Our experiments revealed the following phenomena: for nodes with homogeneity scores ranging from 0 to 0.1, SqueezeGCN exhibited performance improvements of 51.18% and 27.04% on the Twibot-20 and MGTAB datasets, respectively. This indicates that the Squeeze Module enhances the algorithm’s performance on Twitter bots with lower homogeneity. Additionally, we observed that our algorithm not only significantly improves the fitting of low-homogeneity nodes, but also performs comparably to the Vanilla GCN in terms of fitting high-homogeneity nodes. Therefore, we believe that our algorithm is effective for fitting bimodal distributions of novel datasets compared to the GCN series of algorithms.

6.3. Analysis of Model Depth

In this subsection, the effectiveness of the proposed SqueezeGCN in mitigating the common over-smoothing issue in GNNs is demonstrated.

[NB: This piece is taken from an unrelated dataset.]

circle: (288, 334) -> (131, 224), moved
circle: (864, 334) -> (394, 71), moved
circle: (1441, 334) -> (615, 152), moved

Within the GCN framework, the k-th GCN layer aggregates k-hop neighborhood relations. Previous studies have indicated that excessive layering in the GCN results in the over-smoothing problem, leading to a performance degradation. However, in SqueezeGCN, the aggregation level of nodes is adaptively selected by each layer. This approach avoids the unnecessary aggregation of less important high-order relations that can cause over-smoothing [43,44].

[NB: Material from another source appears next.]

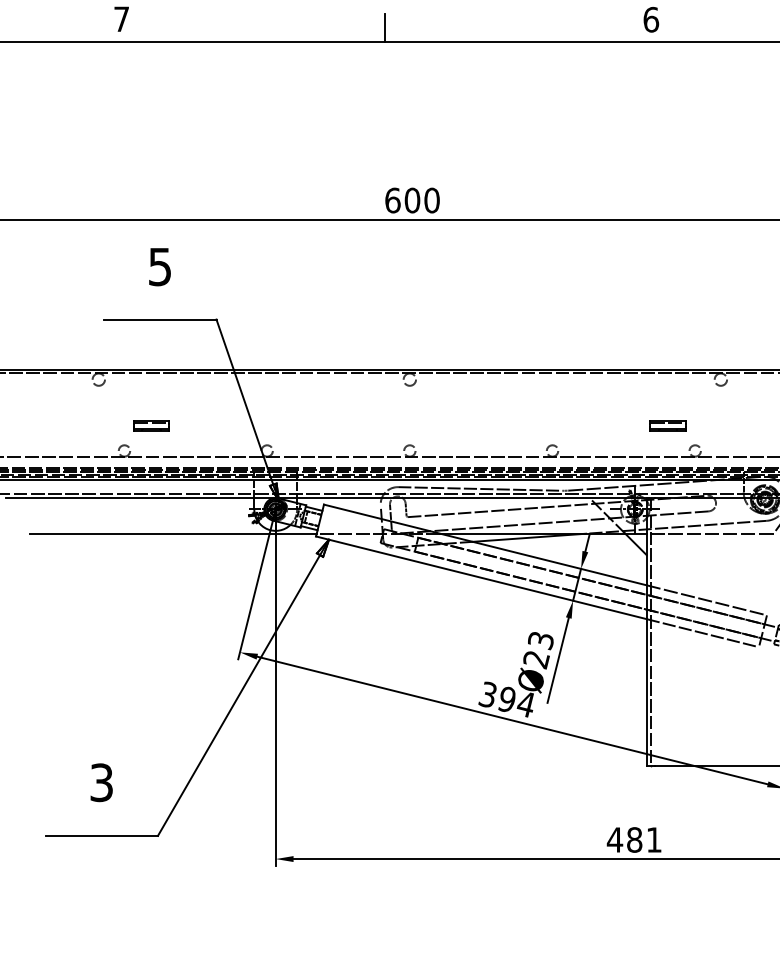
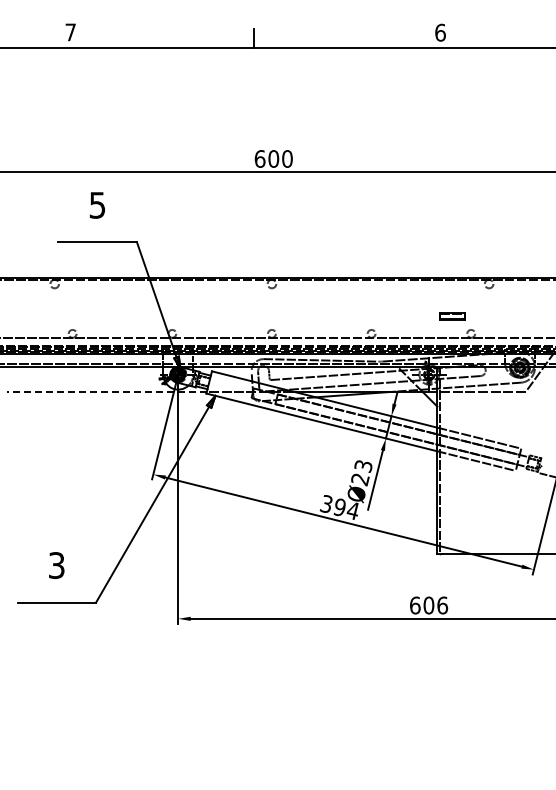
part: (151, 426) -> (91, 316), removed
line: (172, 533) -> (106, 391), solid -> dashed
text: (634, 839) -> (428, 605), 481 -> 606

To compare the performance of SqueezeGCN, GCN, GAT, and GCNII at various network depths, we conducted an experiment with the number of GCN layers set as {1, 2, 3, 4, 5}. The results are depicted in Figure 6.

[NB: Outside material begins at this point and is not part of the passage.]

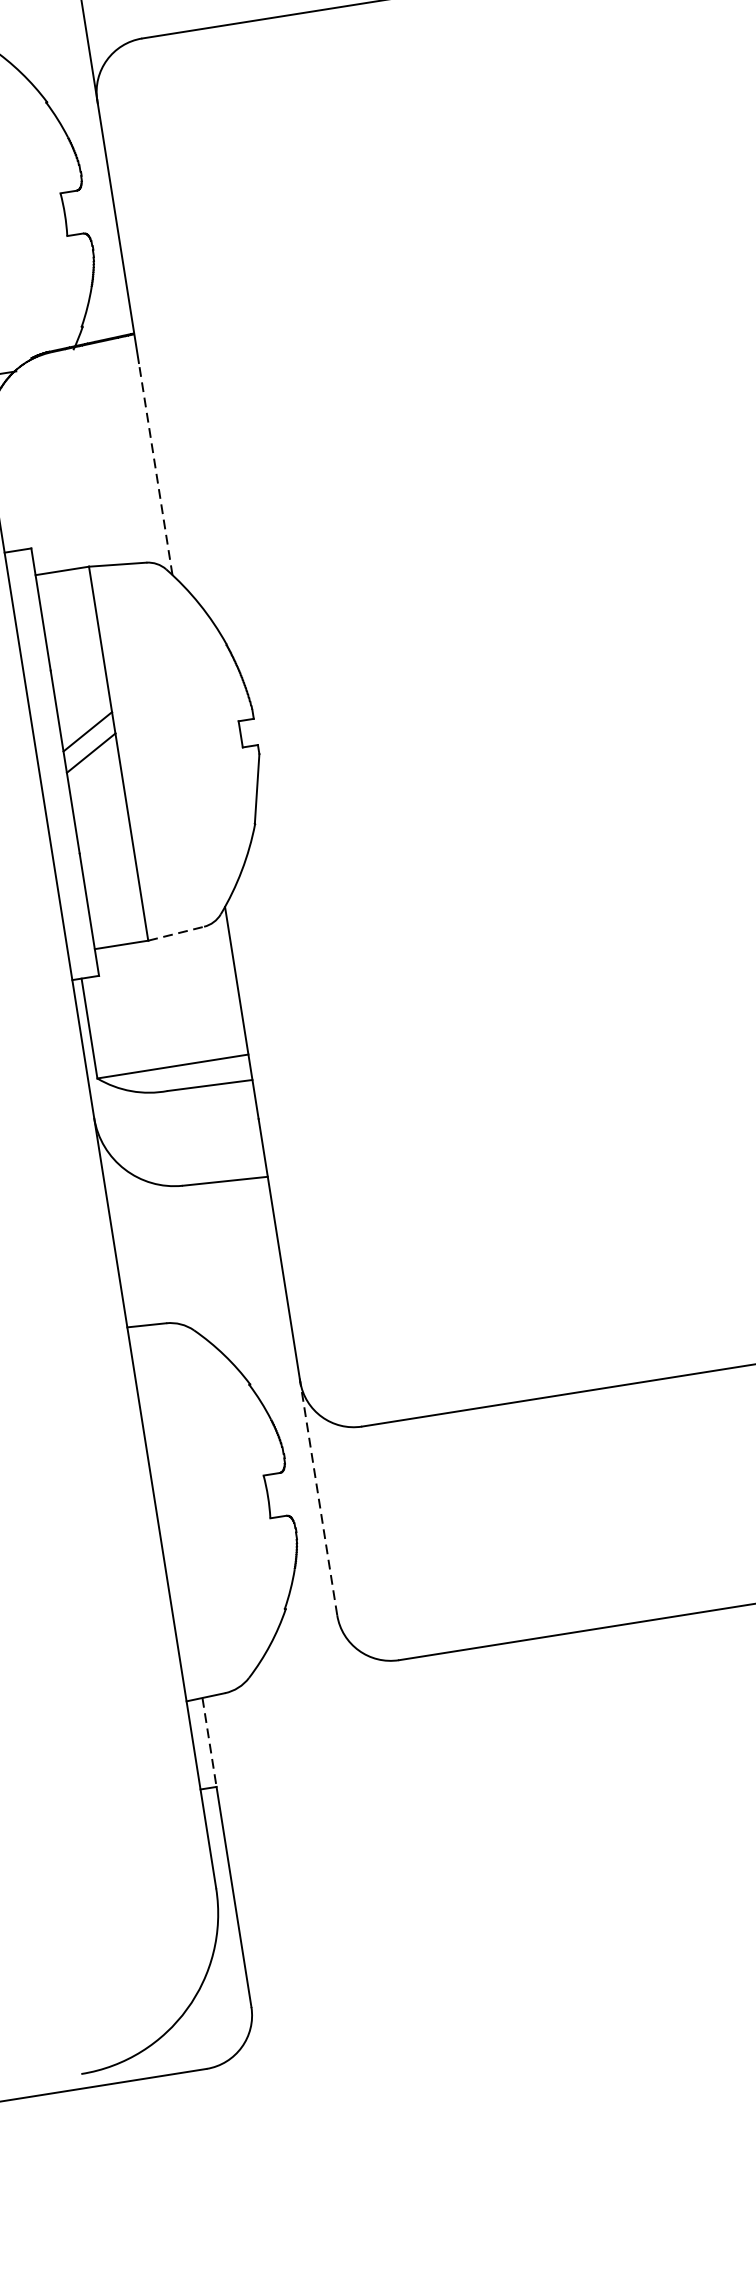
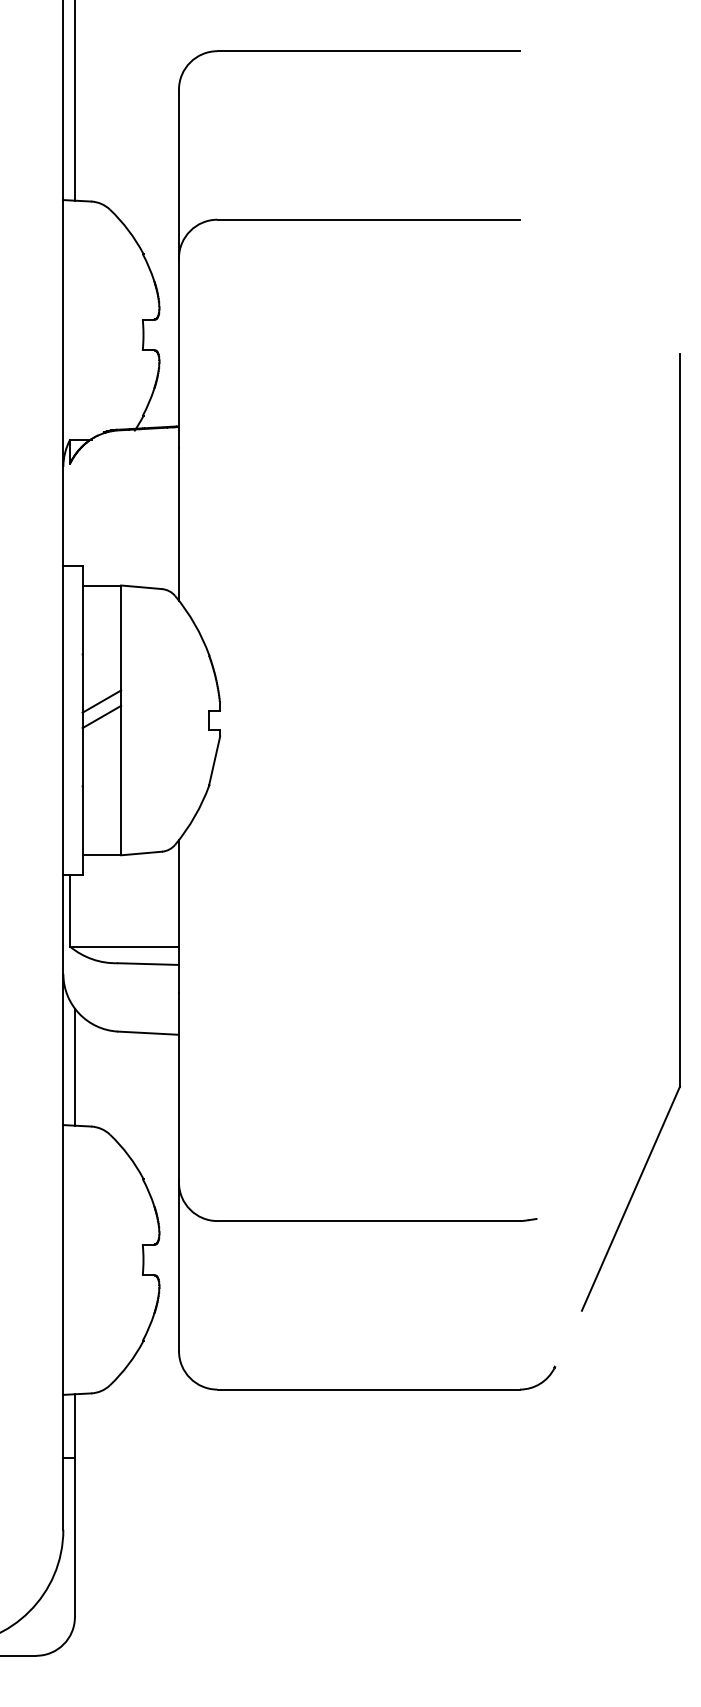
line: (154, 468) -> (178, 523), dashed -> solid
line: (176, 933) -> (141, 853), dashed -> solid
line: (129, 1243) -> (74, 1066), added
line: (317, 1496) -> (178, 1265), dashed -> solid
line: (208, 1742) -> (74, 1426), dashed -> solid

Both the GCN and GAT achieved their best performances when using only one layer. As the number of layers increased, these models exhibited significant declines in performance. This indicates the presence of the over-smoothing issue in the GCN models. While the GCNII partially mitigated the over-smoothing phenomenon, its overall performance was inferior to that of our proposed SqueezeGCN. Notably, our algorithm’s performance did not show a significant impact with an increase in the number of layers, demonstrating its ability to alleviate the effects of over-smoothing while ensuring a high detection accuracy.

7. Conclusions

The detection of Twitter bot poses a significant and challenging task, especially considering the increasing sophistication and stealthiness of bot accounts in recent years. To tackle this emerging challenge, an effective algorithm for detecting Twitter bot accounts based on neighborhood-adaptive aggregation is proposed in this study. Our approach incorporates self-attention to assign weights adaptively to nodes, thus capturing the significance of neighboring nodes. An extensive evaluation of our model was conducted on multiple benchmark datasets, including MGTAB, Cresci-15, and Twibot-20, for bot detection. The results demonstrate the superior performance and robustness of our model compared to previous approaches. Moreover, our experimental findings indicate that our model can mitigate the inherent over-smoothing issue in GCN to some extent.

In summary, SqueezeGCN has emerged as an innovative solution in the realm of identifying and detecting malicious social bots on the prominent social media platform Twitter. With its remarkable efficacy in aiding decision-making processes, this tool offers a significant improvement in efficiently uncovering such accounts. The implications of this advancement extend to combating the pervasive challenge of online armies, averting the escalation of extreme online public opinion outbreaks and ultimately safeguarding social stability. As such, the practical value and overarching significance of SqueezeGCN in this domain are undeniable.